Problem details.
Please rewrite everything from the line containing "Труба PP-RCT UNI FV-Plast (Чехия)" down to the line containing "ten Mal zu erleben.", changing "Пробка" to "Заглушка" and leaving all else as it is.

Provided information Start Marker

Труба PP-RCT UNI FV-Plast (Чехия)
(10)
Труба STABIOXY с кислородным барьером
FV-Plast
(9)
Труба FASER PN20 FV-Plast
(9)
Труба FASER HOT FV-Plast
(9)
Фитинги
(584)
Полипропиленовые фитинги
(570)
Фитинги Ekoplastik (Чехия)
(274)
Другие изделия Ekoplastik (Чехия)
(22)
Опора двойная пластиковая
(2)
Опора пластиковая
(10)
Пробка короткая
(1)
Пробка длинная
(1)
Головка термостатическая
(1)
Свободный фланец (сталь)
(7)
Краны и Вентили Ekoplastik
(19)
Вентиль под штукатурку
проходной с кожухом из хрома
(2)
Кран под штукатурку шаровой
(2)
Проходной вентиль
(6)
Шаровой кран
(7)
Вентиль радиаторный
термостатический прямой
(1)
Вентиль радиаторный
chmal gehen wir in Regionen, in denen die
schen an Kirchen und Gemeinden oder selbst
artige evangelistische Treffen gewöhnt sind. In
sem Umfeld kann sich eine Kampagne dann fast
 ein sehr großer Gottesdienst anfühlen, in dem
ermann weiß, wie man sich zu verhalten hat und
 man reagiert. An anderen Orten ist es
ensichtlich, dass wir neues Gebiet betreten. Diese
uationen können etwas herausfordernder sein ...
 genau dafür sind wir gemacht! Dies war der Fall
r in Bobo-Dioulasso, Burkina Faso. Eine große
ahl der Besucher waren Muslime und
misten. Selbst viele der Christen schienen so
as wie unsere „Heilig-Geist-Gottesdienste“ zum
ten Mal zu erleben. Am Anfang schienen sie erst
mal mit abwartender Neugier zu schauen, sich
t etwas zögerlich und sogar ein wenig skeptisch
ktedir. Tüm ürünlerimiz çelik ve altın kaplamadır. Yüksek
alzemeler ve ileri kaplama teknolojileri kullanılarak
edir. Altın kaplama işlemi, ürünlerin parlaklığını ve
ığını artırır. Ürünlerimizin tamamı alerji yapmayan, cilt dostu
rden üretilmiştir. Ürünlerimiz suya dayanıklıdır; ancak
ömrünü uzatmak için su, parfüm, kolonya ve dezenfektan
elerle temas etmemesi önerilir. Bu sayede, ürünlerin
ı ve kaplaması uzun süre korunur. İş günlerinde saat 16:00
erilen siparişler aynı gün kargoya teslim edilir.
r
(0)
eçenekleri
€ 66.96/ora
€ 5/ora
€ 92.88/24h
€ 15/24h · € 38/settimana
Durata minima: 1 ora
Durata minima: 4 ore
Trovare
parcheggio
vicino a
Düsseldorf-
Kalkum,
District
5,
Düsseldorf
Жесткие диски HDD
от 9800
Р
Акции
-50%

Provided information End Marker
Provided information Start Marker

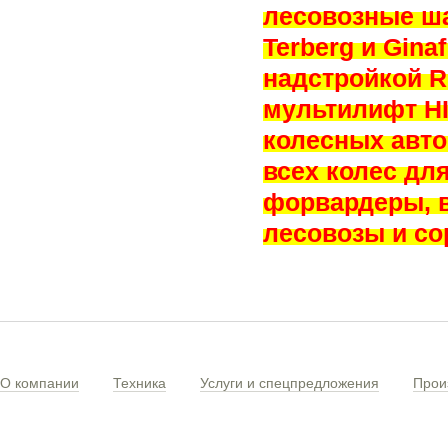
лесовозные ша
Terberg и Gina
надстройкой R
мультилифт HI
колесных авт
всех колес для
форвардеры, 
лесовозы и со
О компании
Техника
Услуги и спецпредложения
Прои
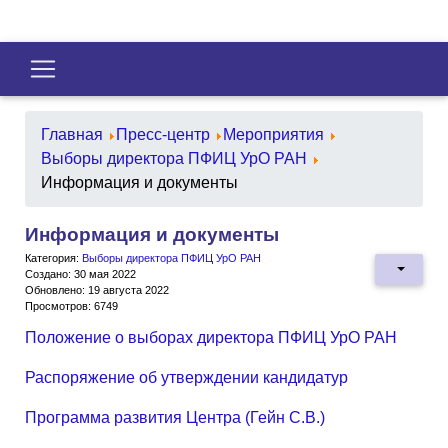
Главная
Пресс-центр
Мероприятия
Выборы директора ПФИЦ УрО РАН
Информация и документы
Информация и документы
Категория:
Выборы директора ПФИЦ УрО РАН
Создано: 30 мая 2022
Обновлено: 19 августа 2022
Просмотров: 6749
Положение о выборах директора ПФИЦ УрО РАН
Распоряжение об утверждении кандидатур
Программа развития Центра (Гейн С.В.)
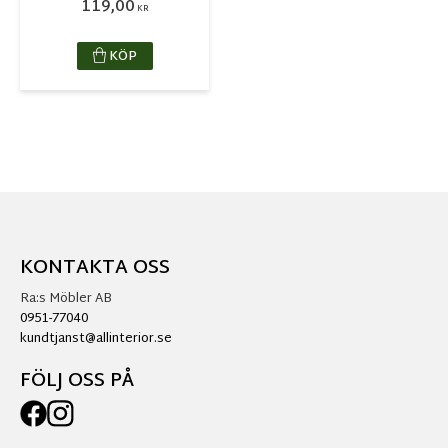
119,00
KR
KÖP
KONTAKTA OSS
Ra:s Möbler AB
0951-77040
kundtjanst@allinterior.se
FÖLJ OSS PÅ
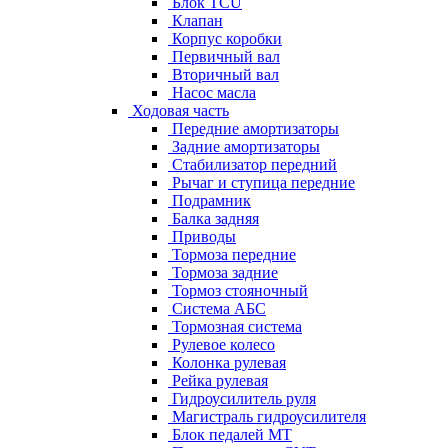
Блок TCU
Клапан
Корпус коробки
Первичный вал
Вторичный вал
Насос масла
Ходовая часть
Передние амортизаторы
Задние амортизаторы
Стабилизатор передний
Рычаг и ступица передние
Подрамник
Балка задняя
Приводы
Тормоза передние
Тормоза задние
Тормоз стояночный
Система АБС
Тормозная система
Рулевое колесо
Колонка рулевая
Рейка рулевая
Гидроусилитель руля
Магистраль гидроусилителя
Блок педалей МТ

Provided information End Marker

Task result.
Труба PP-RCT UNI FV-Plast (Чехия)
(10)
Труба STABIOXY с кислородным барьером
FV-Plast
(9)
Труба FASER PN20 FV-Plast
(9)
Труба FASER HOT FV-Plast
(9)
Фитинги
(584)
Полипропиленовые фитинги
(570)
Фитинги Ekoplastik (Чехия)
(274)
Другие изделия Ekoplastik (Чехия)
(22)
Опора двойная пластиковая
(2)
Опора пластиковая
(10)
Заглушка короткая
(1)
Заглушка длинная
(1)
Головка термостатическая
(1)
Свободный фланец (сталь)
(7)
Краны и Вентили Ekoplastik
(19)
Вентиль под штукатурку
проходной с кожухом из хрома
(2)
Кран под штукатурку шаровой
(2)
Проходной вентиль
(6)
Шаровой кран
(7)
Вентиль радиаторный
термостатический прямой
(1)
Вентиль радиаторный
chmal gehen wir in Regionen, in denen die
schen an Kirchen und Gemeinden oder selbst
artige evangelistische Treffen gewöhnt sind. In
sem Umfeld kann sich eine Kampagne dann fast
 ein sehr großer Gottesdienst anfühlen, in dem
ermann weiß, wie man sich zu verhalten hat und
 man reagiert. An anderen Orten ist es
ensichtlich, dass wir neues Gebiet betreten. Diese
uationen können etwas herausfordernder sein ...
 genau dafür sind wir gemacht! Dies war der Fall
r in Bobo-Dioulasso, Burkina Faso. Eine große
ahl der Besucher waren Muslime und
misten. Selbst viele der Christen schienen so
as wie unsere „Heilig-Geist-Gottesdienste“ zum
ten Mal zu erleben. Am Anfang schienen sie erst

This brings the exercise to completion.